**RECORDED INFORMATION:**
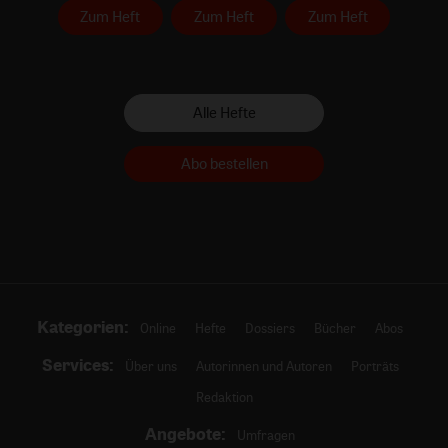
Zum Heft
Zum Heft
Zum Heft
Alle Hefte
Abo bestellen
Kategorien:
Online
Hefte
Dossiers
Bücher
Abos
Services:
Über uns
Autorinnen und Autoren
Porträts
Redaktion
Angebote:
Umfragen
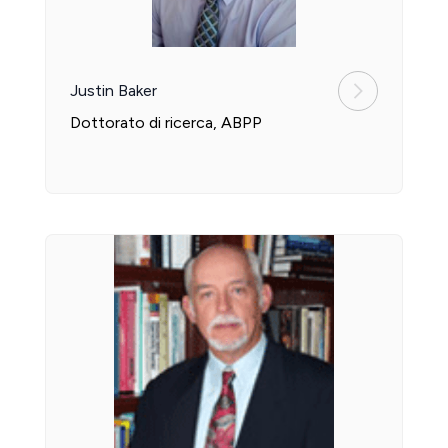
Justin Baker
Dottorato di ricerca, ABPP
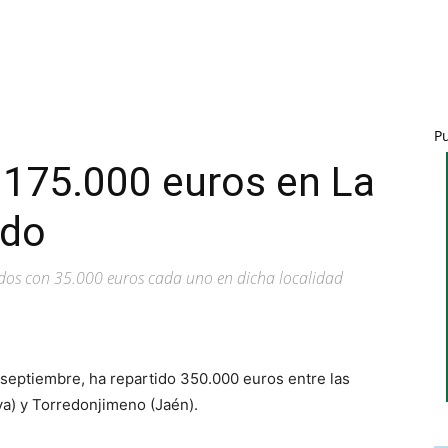
P
 175.000 euros en La
ado
os con 35.000 euros cada uno en dicha localidad
 septiembre, ha repartido 350.000 euros entre las
a) y Torredonjimeno (Jaén).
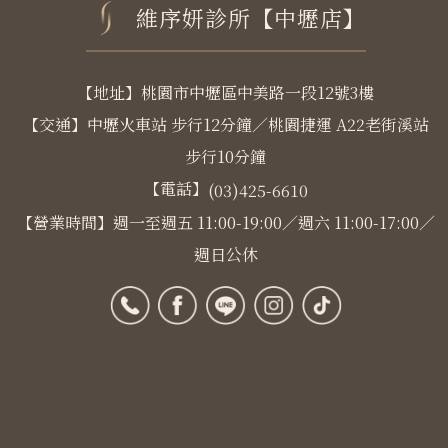
維序妍診所【中壢店】
【地址】桃園市中壢區中美路一段12號3樓
【交通】中壢火車站 步行12分鐘／桃園捷運 A22老街溪站
步行10分鐘
【電話】
(03)425-6610
【營業時間】週一至週五 11:00-19:00／週六 11:00-17:00／
週日公休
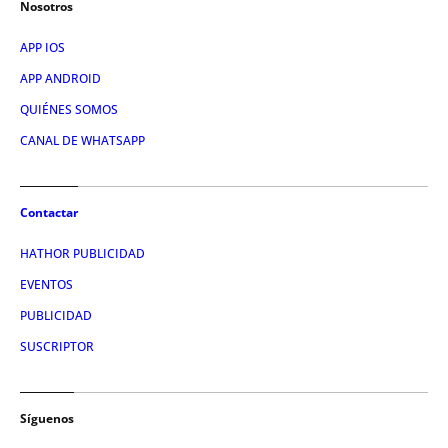
Nosotros
APP IOS
APP ANDROID
QUIÉNES SOMOS
CANAL DE WHATSAPP
Contactar
HATHOR PUBLICIDAD
EVENTOS
PUBLICIDAD
SUSCRIPTOR
Síguenos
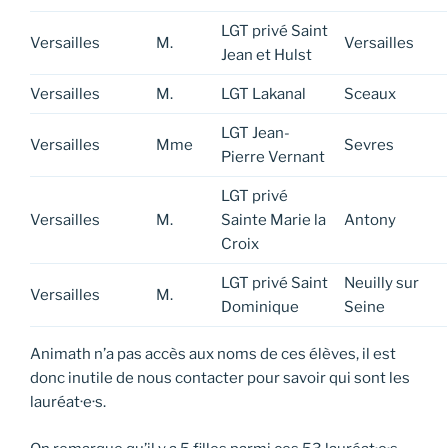
LGT privé Saint
Versailles
M.
Versailles
Jean et Hulst
Versailles
M.
LGT Lakanal
Sceaux
LGT Jean-
Versailles
Mme
Sevres
Pierre Vernant
LGT privé
Versailles
M.
Sainte Marie la
Antony
Croix
LGT privé Saint
Neuilly sur
Versailles
M.
Dominique
Seine
Animath n’a pas accès aux noms de ces élèves, il est
donc inutile de nous contacter pour savoir qui sont les
lauréat·e·s.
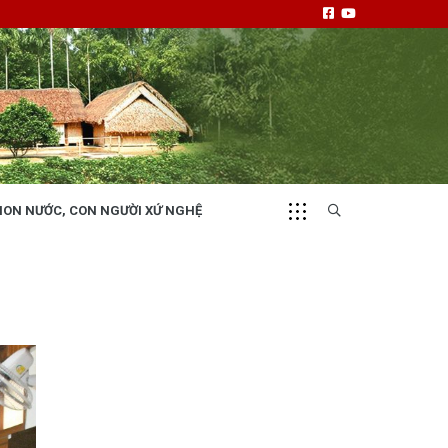
NON NƯỚC, CON NGƯỜI XỨ NGHỆ
CHUYỂN ĐỘNG 130
i
Tiếng nói và hành động từ cấp xã
NHỊP CẦU ĐẦU TƯ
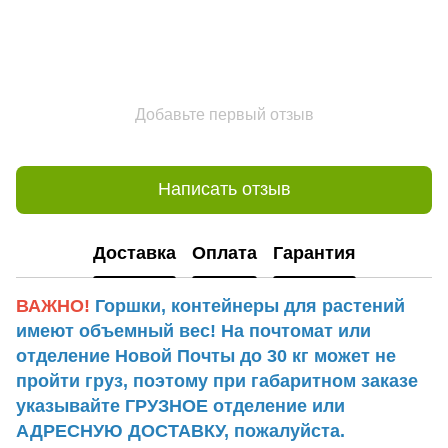
Добавьте первый отзыв
Написать отзыв
Доставка
Оплата
Гарантия
ВАЖНО!
Горшки, контейнеры для растений
имеют объемный вес! На почтомат или
отделение Новой Почты до 30 кг может не
пройти груз, поэтому при габаритном заказе
указывайте ГРУЗНОЕ отделение или
АДРЕСНУЮ ДОСТАВКУ, пожалуйста.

**REQUIRED ACTION:**
Pull out every line of the listing above that contains the word "euros", matching case exactly.

**WRITTEN RESPONSE:**
 175.000 euros en La
os con 35.000 euros cada uno en dicha localidad
 septiembre, ha repartido 350.000 euros entre las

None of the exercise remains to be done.